No links to these stories (they don't need the extra traffic) but the Daily News is doing a five days "New York's Schools In Crisis" extravaganza that is intended to help Governor Cuomo push through his education reform agenda - including "toughened" teacher evaluations, a lifted charter cap, more money for charter schools and state takeover of "failing" schools and districts.
The stories use the same frame that Families For Excellent Schools uses for their "Schools In Crisis" meme, the same frame Governor Cuomo has used in speeches and his budget proposal - public schools suck and it's the fault of the teachers.
They use the new Common Core test scores - the ones the state deliberately set for 70% failing rates - to prove that NYC schools are failing and something dramatic needs to be done.

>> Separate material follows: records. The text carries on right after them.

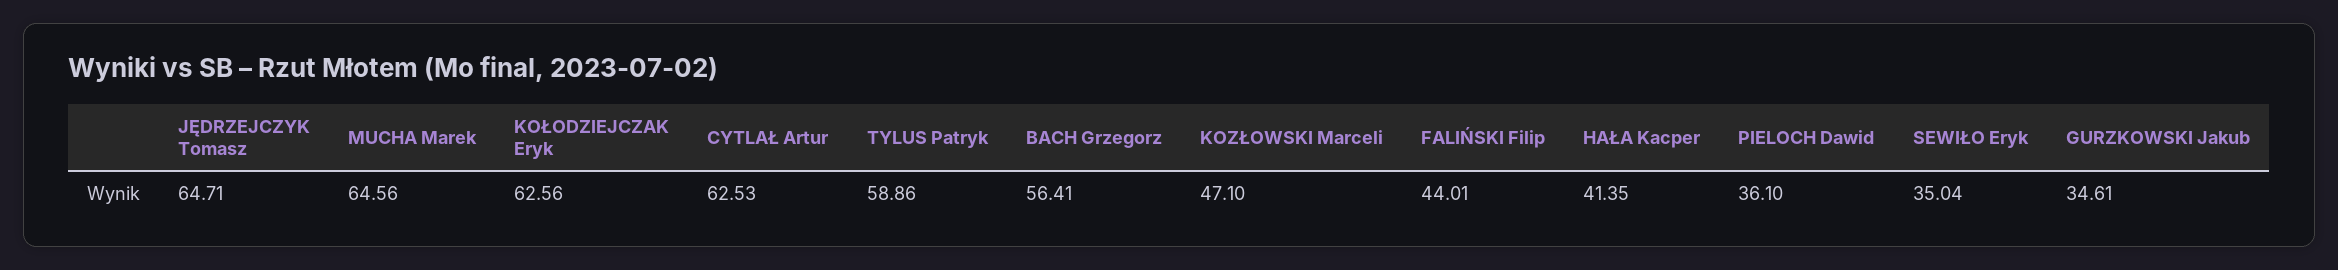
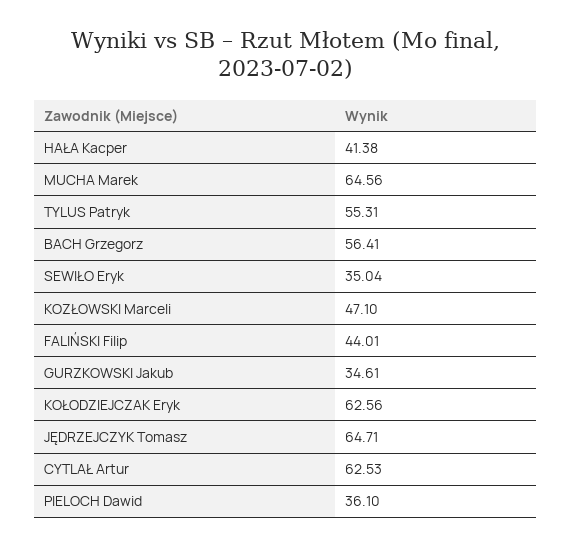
TYLUS Patryk: 58.86 -> 55.31
HAŁA Kacper: 41.35 -> 41.38

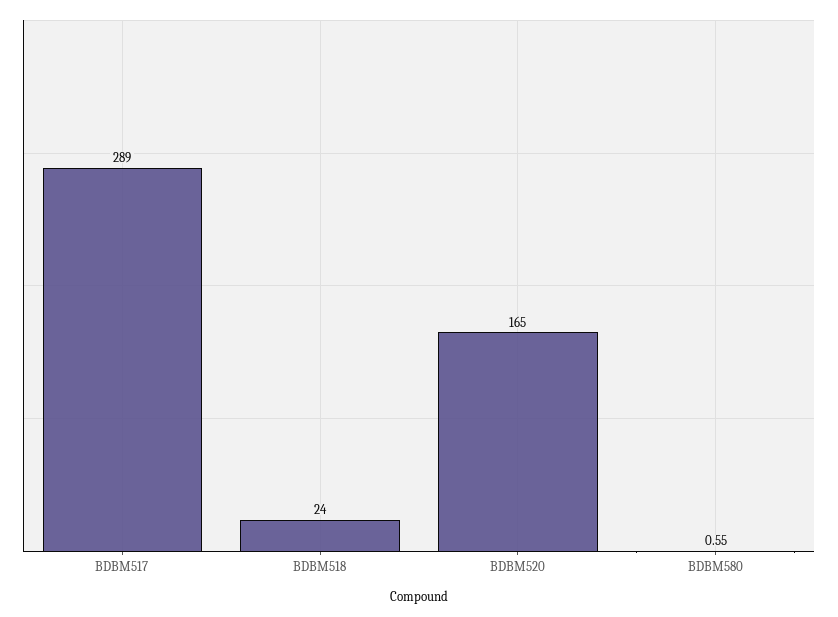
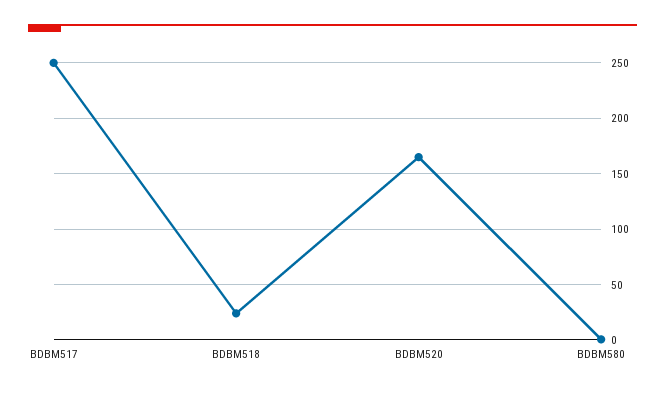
BDBM517: 289 -> 250

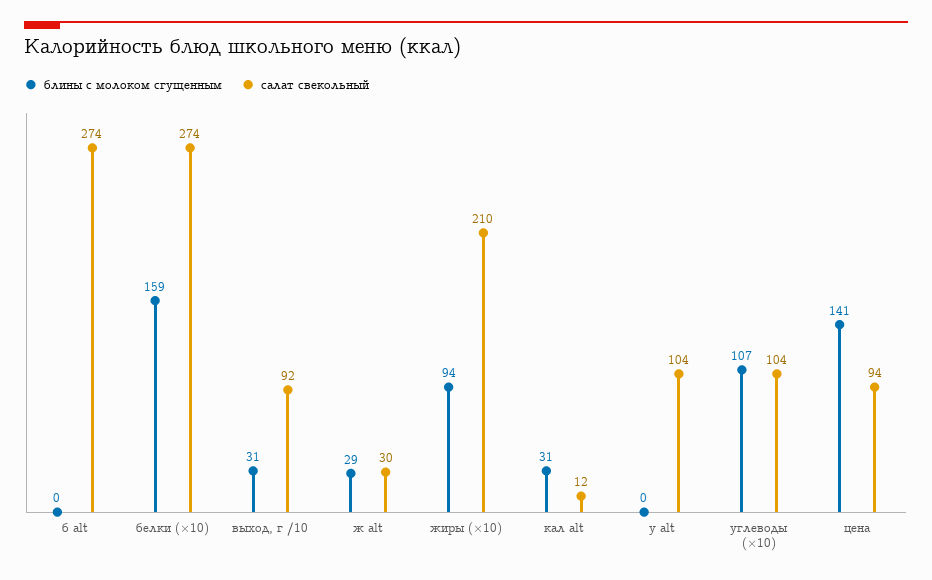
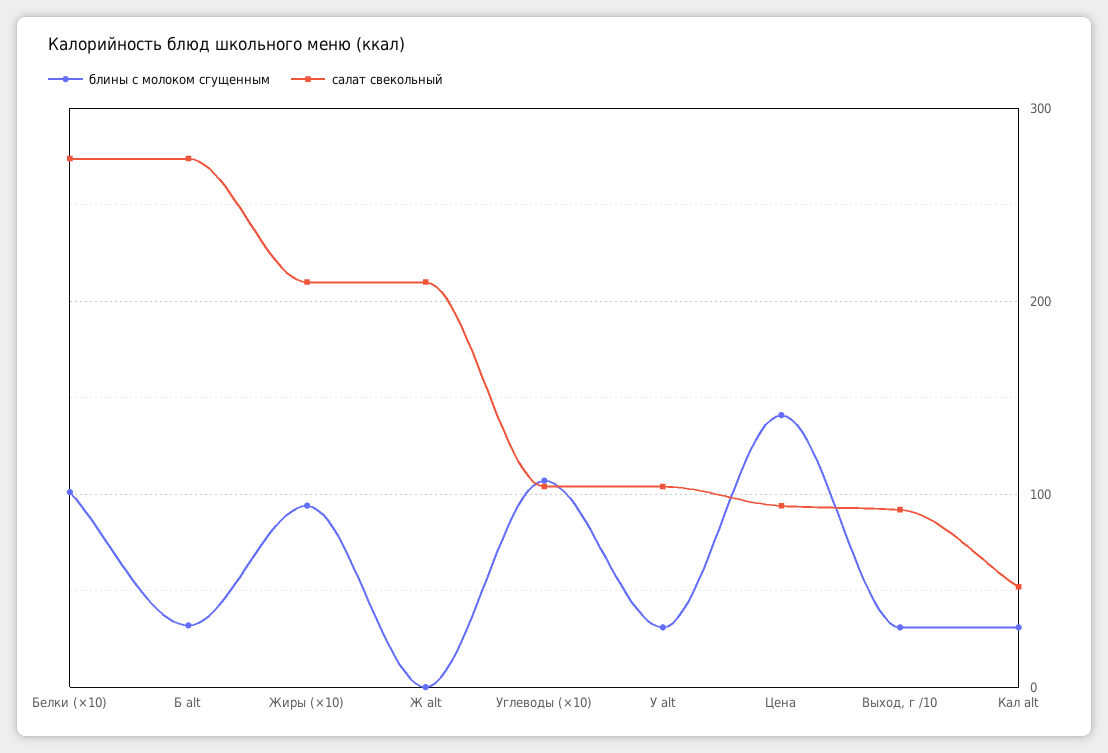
блины с молоком сгущенным, б alt: 0 -> 30
блины с молоком сгущенным, белки (×10): 159 -> 100
блины с молоком сгущенным, ж alt: 29 -> 0
салат свекольный, ж alt: 30 -> 210
салат свекольный, кал alt: 12 -> 50
блины с молоком сгущенным, у alt: 0 -> 30

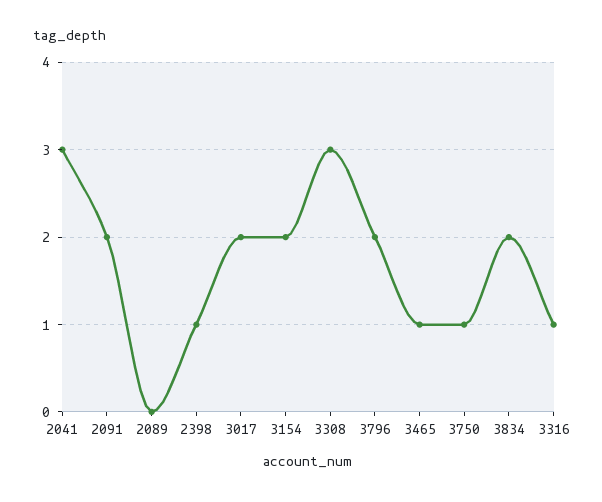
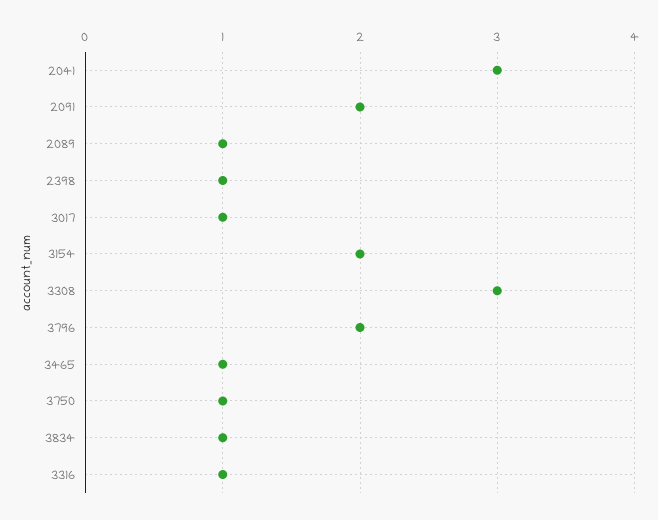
2089: 0 -> 1
3017: 2 -> 1
3834: 2 -> 1

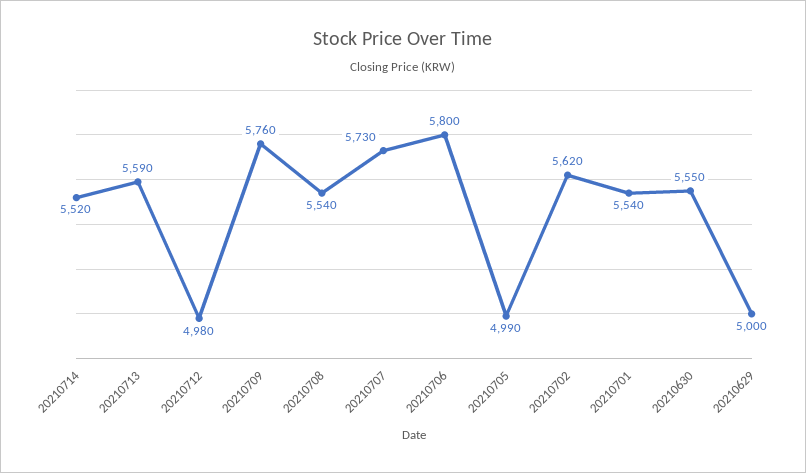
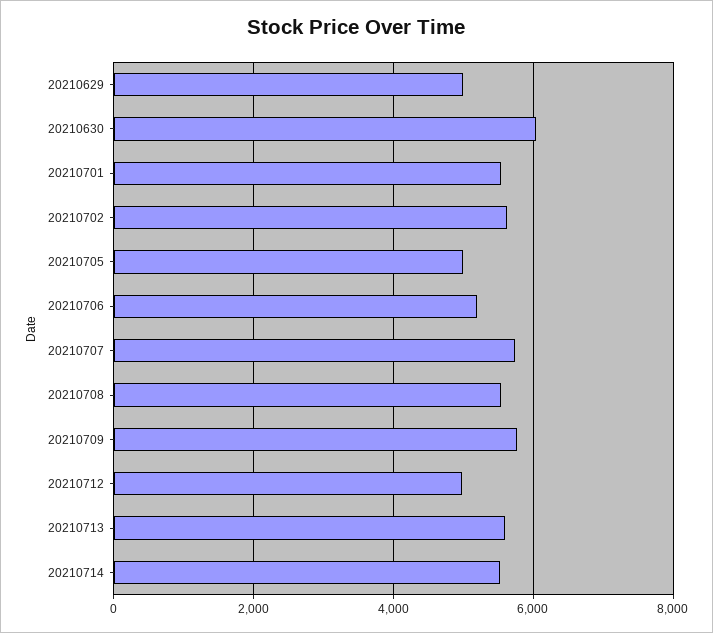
20210706: 5800 -> 5200
20210630: 5550 -> 6000

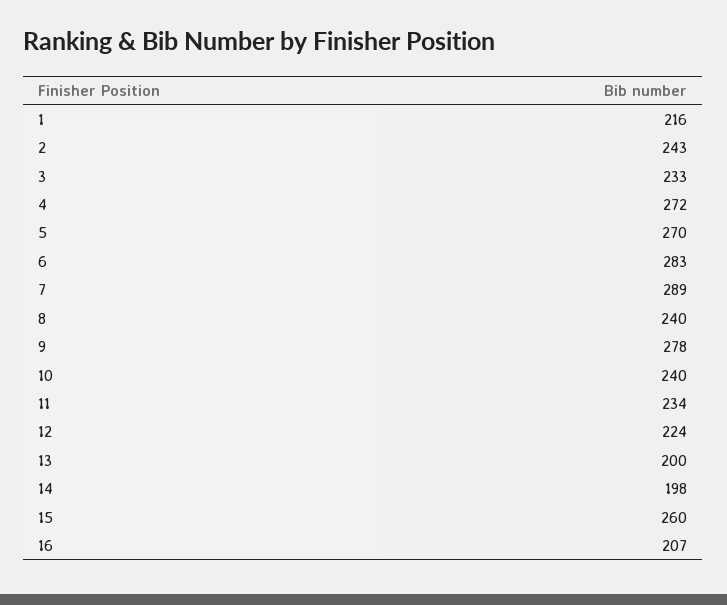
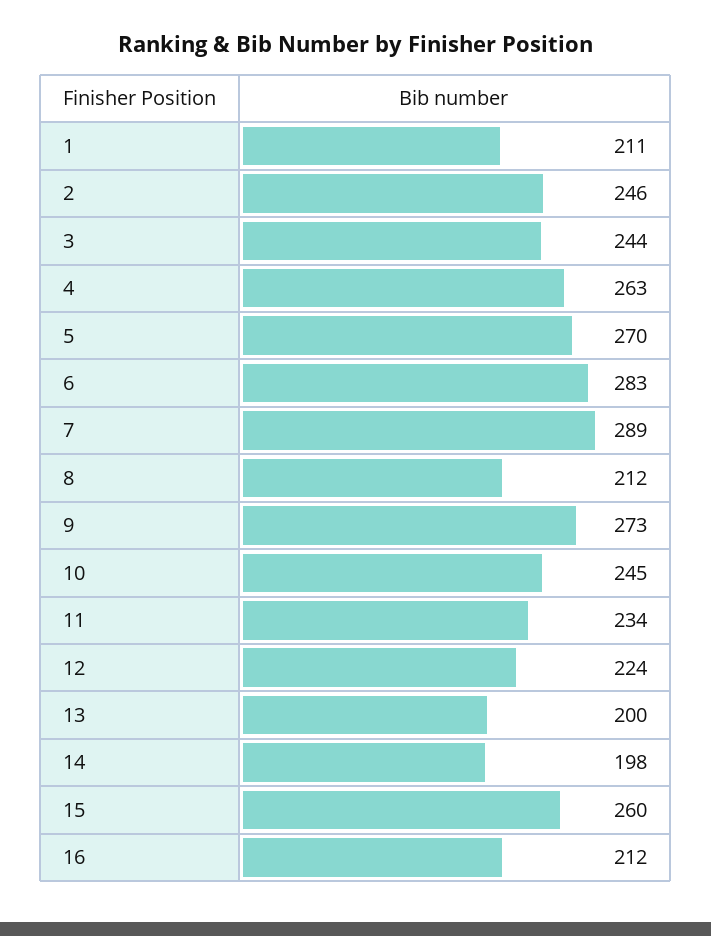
1: 216 -> 211
2: 243 -> 246
3: 233 -> 244
4: 272 -> 263
8: 240 -> 212
9: 278 -> 273
10: 240 -> 245
16: 207 -> 212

The stories have parents directly blaming the teachers at their children's schools for why the scores are so low, why the schools are struggling (one parent blames her child's public school for "destroying" his whole outlook on school and life.)
This is "New York Schools In Crisis" extravaganza isn't journalism, it's advocacy intended to push a set of policies the owner of the Daily News, Mort Zuckerman, and his editors want.
The DN claims this is "comprehensive" look at what's working in the system and what isn't, but as far as I could tell, this was a propaganda piece to highlight the worst parts of the system and ignore everything else.
The Daily News itself is a newspaper in crisis - it loses $20 million a year and is up for sale - so this ed deform extravaganza is just another way they're trying to drive some traffic, sell some papers and pick up a little advertising revenue.
It certainly is NOT a fair and honest look at the city school system, however - not when they use the same misleading stats that FES and Cuomo does (like the rigged Common Core tests) and ignore the many great schools in this system to focus on the one's they call most "dire," all in order to prove the system is failing and needs to be dramatically overhauled.
Make no mistake, this five part series coming right as budget talks in Albany are heating up and just two weeks before the deadline for an on-time budget is meant to help Governor Cuomo get his education reforms enshrined into law.